Montaser Abdullah Suleiman Khairallah (منتصر عبد الله سليمان خير الله) is a Sudanese human rights activist and lawyer, known for providing legal assistance to victims of gender-based violence. After representing the Sudanese Coordination of Civil Democratic Forces, he was arbitrarily detained by Sudanese authorities and faced the death penalty before being acquitted of all charges in 2025.

== Activism ==
Abdullah became known for providing legal assistance and support to survivors of gender-based violence. He went on to join the legal team of Tagadum, a pro-civilian coalition involved in peace negotiations to try to bring about the end of the Sudanese civil war which included the former President of Sudan, Abdalla Hamdok. Abdullah represented Tagadum in human rights cases as well as politically sensitive trials, and also provided legal representation to the Sudanese Congress Party. He led Tagadum's legal team following accusations made against the organisation by the National Committee for Investigating Crimes and Violation of National laws and International Humanitarian Law, including of undermining constitutional order, waging war against the state, crimes against humanity and war crimes.

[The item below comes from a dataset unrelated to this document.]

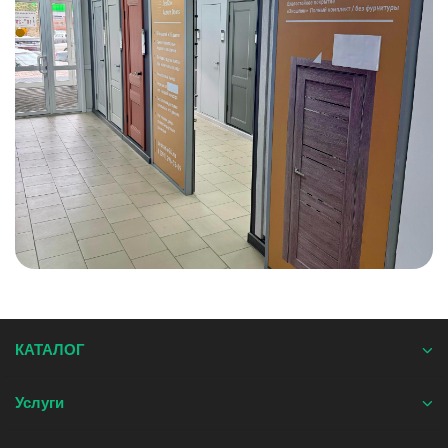
КАТАЛОГ
Услуги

== Arrest, imprisonment and trial ==
Likely due to his work with Tagadum, Abdullah was placed under surveillance by Sudanese authorities by at least late March 2024.

On 7 September 2024, Abdullah was abducted from his offices by the Sudanese Armed Forces; no arrest warrant was issued. His whereabouts remained unknown until 3 October, when he was presented at the Criminal Court of Red Sea State in Port Sudan, where he was charged with espionage, undermining constitutional order and waging war against the state under the Sudanese Criminal Act, the Anti-Terrorism Law and the Cybercrimes Act.

During his detention at Port Sudan Central Prison, Abdullah was reportedly forced to waive his legal immuninity, granted through his occupation as a practicing trial lawyer. He was also reportedly pressured to confess, though refused. During his imprisonment, worries were raised about his treatment, including him being held in a small cell without access to basic facilities; being subjected to regular beatings; being forced to remain unclothed; and being denied access to healthcare.

Abdullah's trial started on 21 April 2025. He faced a minimum sentence of 20 years imprisonment and a maximum sentence of the death penalty. Abdullah denied the charges against him. He continued to be held in pre-trial detention during the proceedings.

On 20 October 2024, Abdullah was acquitted of all major charges; he was sentenced to one year and four months in prison for cybercrime offences, effective from the date of his arrest, and was released later that day after paying a fine of one million SDG.

== Response ==
Front Line Defenders called on Sudanese authorities to immediately release Abdullah and terminate all the criminal cases opened against him and to guarantee his safe treatment in detention and the respect the rights of all human rights activists in Sudan.

Nine legal organisations, including Lawyers for Lawyers and the International Bar Association, issued a joint statement expressing their "deep concerns" about Abdullah's "arbitrary arrest and detention" which they stated was due to his work as a lawyer.

In May 2025, the United Nations special rapporteur on human rights defenders wrote to the government of Sudan about Abdullah's treatment and potential death sentence; it had previously expressed concern about his arbitrary arrest and detention.

The Sudanese Human Rights Monitor called on Sudanese authorities to "immediately and unconditionally" release Abdullah.

The National Umma Party condemned the trial against Abdullah which they stated was due to his job defending "human values, freedoms and human rights". The Beja Congress also condemned his ongoing detention and called for his immediate release.